> [About this task]
The word "apart" marks the lines to report; pull each of them from the listing.

> [Source records]
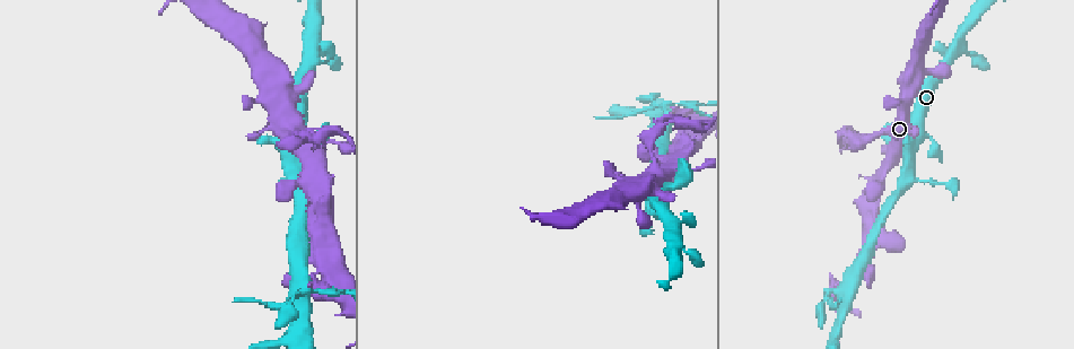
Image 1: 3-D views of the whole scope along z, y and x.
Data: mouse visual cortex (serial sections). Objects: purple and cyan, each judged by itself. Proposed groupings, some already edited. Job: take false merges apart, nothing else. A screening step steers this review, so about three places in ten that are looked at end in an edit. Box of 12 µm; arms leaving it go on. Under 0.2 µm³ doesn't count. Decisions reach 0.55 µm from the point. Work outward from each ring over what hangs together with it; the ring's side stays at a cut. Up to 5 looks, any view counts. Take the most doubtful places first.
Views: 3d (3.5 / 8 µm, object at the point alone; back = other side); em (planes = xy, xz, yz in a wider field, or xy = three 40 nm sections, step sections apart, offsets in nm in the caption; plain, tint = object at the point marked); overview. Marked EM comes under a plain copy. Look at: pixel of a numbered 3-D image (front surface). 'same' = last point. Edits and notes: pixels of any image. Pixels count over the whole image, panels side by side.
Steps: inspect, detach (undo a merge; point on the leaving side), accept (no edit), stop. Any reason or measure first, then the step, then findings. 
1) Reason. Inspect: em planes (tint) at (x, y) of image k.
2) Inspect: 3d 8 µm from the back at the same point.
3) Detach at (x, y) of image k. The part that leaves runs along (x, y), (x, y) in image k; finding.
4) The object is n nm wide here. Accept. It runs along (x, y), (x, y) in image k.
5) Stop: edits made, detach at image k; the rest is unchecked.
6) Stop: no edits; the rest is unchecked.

Sudden change in width. Inspect: 3d 3.5 µm at (868, 140) of image 1.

> [Your response]
Data: mouse visual cortex (serial sections). Objects: purple and cyan, each judged by itself. Proposed groupings, some already edited. Job: take false merges apart, nothing else. A screening step steers this review, so about three places in ten that are looked at end in an edit. Box of 12 µm; arms leaving it go on. Under 0.2 µm³ doesn't count. Decisions reach 0.55 µm from the point. Work outward from each ring over what hangs together with it; the ring's side stays at a cut. Up to 5 looks, any view counts. Take the most doubtful places first.
Views: 3d (3.5 / 8 µm, object at the point alone; back = other side); em (planes = xy, xz, yz in a wider field, or xy = three 40 nm sections, step sections apart, offsets in nm in the caption; plain, tint = object at the point marked); overview. Marked EM comes under a plain copy. Look at: pixel of a numbered 3-D image (front surface). 'same' = last point. Edits and notes: pixels of any image. Pixels count over the whole image, panels side by side.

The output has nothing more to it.